Tesco was again voted in second place overall - it came second on price, range, service and availability after Asda knocked it off the winner's podium for range and service. Shoppers were also less sure about Tesco's quality, for which it could only achieve fourth place, after M&S, Sainsbury and Asda. Sainsbury was voted in third place overall. It came third for range, service and availability, but Kwik Save took the third place spot for price.
Shoppers evidently love EDLP and Asda's work with Rollback, and the fact it was best value in The Grocer 33 survey for the fifth year running hasn't been lost on them.
But the key difference this year is that Asda's work to turn its customer service up a notch is paying off. TV ads showing ultra-helpful staff have struck a cord while the much-heralded greeters have helped form the public perception that its stores are getting better at serving shoppers. Being voted the best UK employer recently has also done it a favour -- staff feel the benefit, and the image rubs off on the public, too.
Marks and Spencer finished just outside the top three, helped by its strong quality performance, while Morrisons came a respectable fifth ahead of Safeway, and Somerfield took the booby prize.

Asda shoppers prove to be loyal fans
Breaking down the figures, Asda did well when consumers who did their main shop there were asked to score it compared with the other chains. Asda shoppers rated Asda as the best retailer at a significantly higher level than Tesco regulars scored their local Tesco store - but this could be due to the fact that Tesco simply has a variety of fascias so people's experience of the Tesco brand is less consistent.
Asda, Sainsbury, Tesco and Morrisons shoppers all reckoned their stores were best at everything, while Kwik Save shoppers thought Asda was best for range and availability.

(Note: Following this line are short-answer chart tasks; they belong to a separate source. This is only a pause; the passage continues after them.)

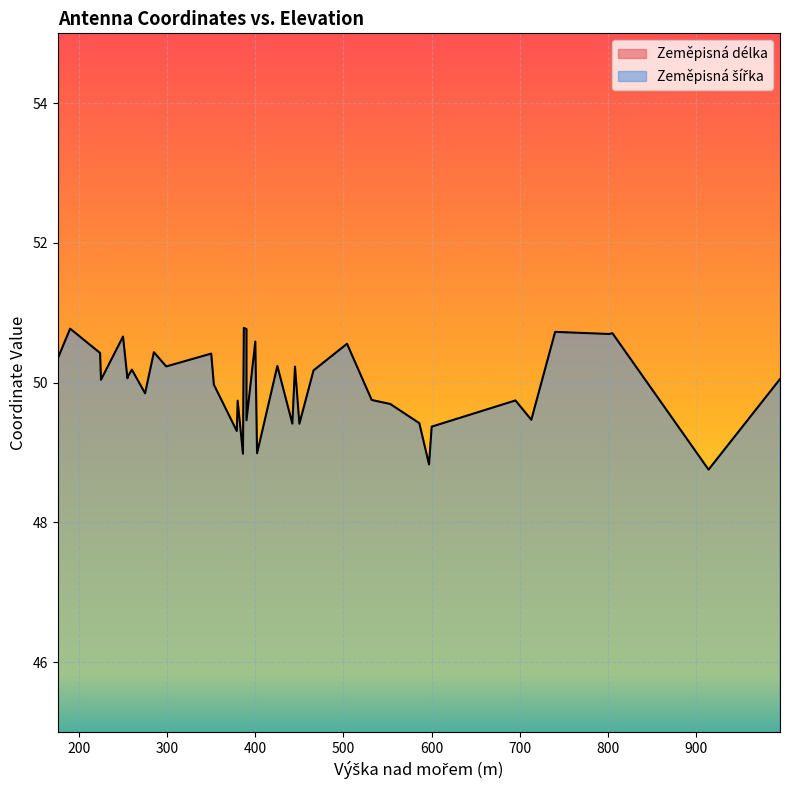

Does the chart display data point markers on the line(s)?

No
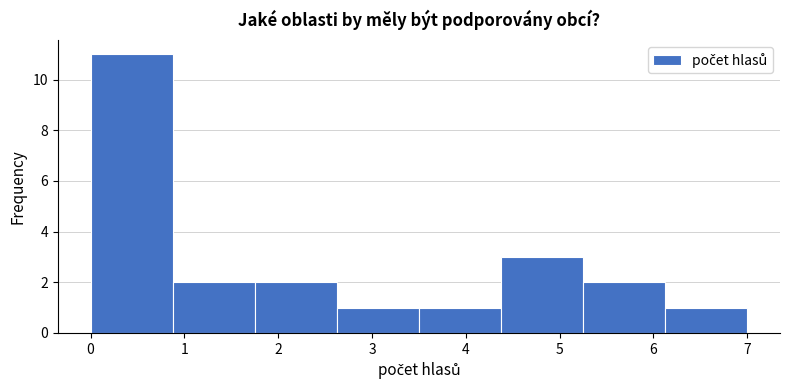

Reading left to right, transcribe this chart: for each bar, give the range it covers on the x-axis and its height. Neither the bar edges nor the heights are printed on the chart, so give them approximately, as read against the axes.

0.0 to 0.9: 11
0.9 to 1.8: 2
1.8 to 2.6: 2
2.6 to 3.5: 1
3.5 to 4.4: 1
4.4 to 5.3: 3
5.3 to 6.1: 2
6.1 to 7.0: 1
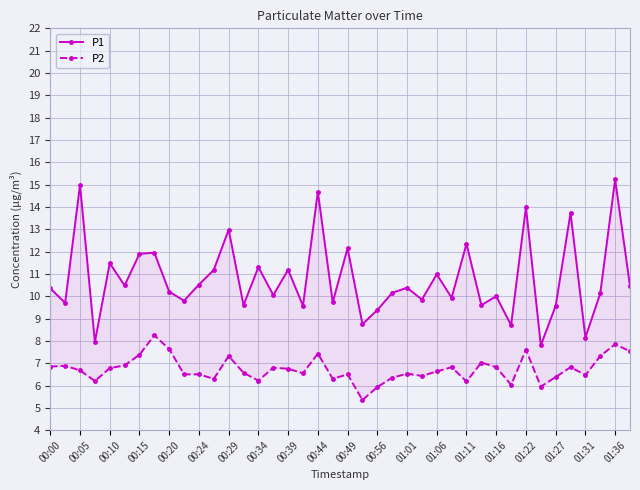

The value of P2 at 00:24 is 4.8. True or false?

False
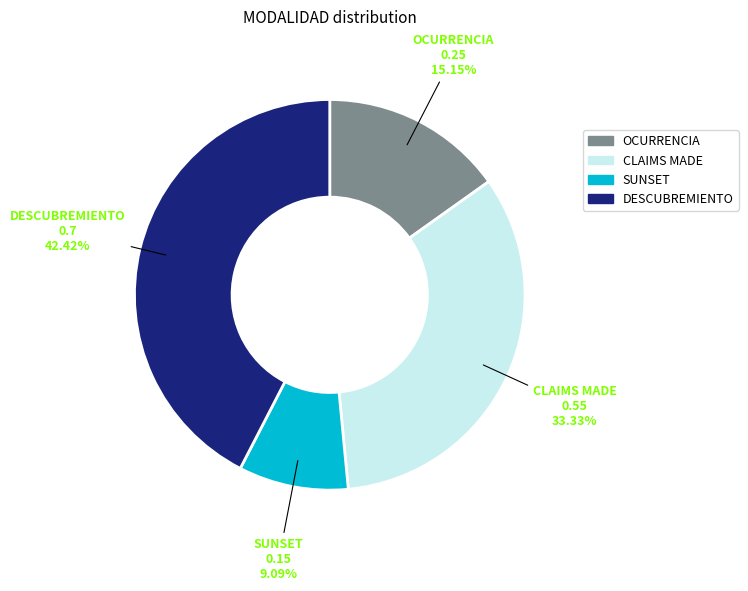

How many segments does this pie chart have?

4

And shoppers' views on those retailers they didn't visit also make compelling reading.
Non-Asda and non-M&S shoppers had better perceptions of those stores than any others, while at the other end of the scale those who didn't shop in Kwik Save, the Co-operative Group, Waitrose, Safeway and Somerfield all liked those stores least. Non-Tesco and Sainsbury shoppers were less harsh about the chains.
Evidently, even if consumers don't shop in Asda, they have a very good perception of what it's about, so the multiple gets its message across well. It may be that many of these shoppers would like to visit an Asda, but don't live near one.
This is reinforced by its dominance around the country. Regionally, Asda came out top in six of the 10 regions - Scotland, Lancashire, Yorkshire, Tyne Tees, Wales and the Midlands - while Tesco came top in the more densely populated southern regions, except London, where Sainsbury topped the bill.
Tesco is still very strong in its heartland, as is Sainsbury, but as Asda reformats its stores in the south, it could prove more of a risk to its rivals as it gains ground.
And the pace isn't slowing as it's just opened its biggest superstore in Eastlands, Manchester, along with its first food-only small store format in London this month - covering off both ends of the grocery scale. Asda reckons it pulls in a million new shoppers through its doors a year as it opens new stores and improves its offer - and it'll be looking to better that.
It seems Wal-Mart's little brother is coming up trumps in so many areas that more and bigger stores will only help boost its market share. Indeed, Asda boasts it is the sector's fastest growing retailer and that it will overtake Sainsbury to become the number two player in the UK market by the end of this year.
Judging by these figures, it's a claim that doesn't look that far-fetched.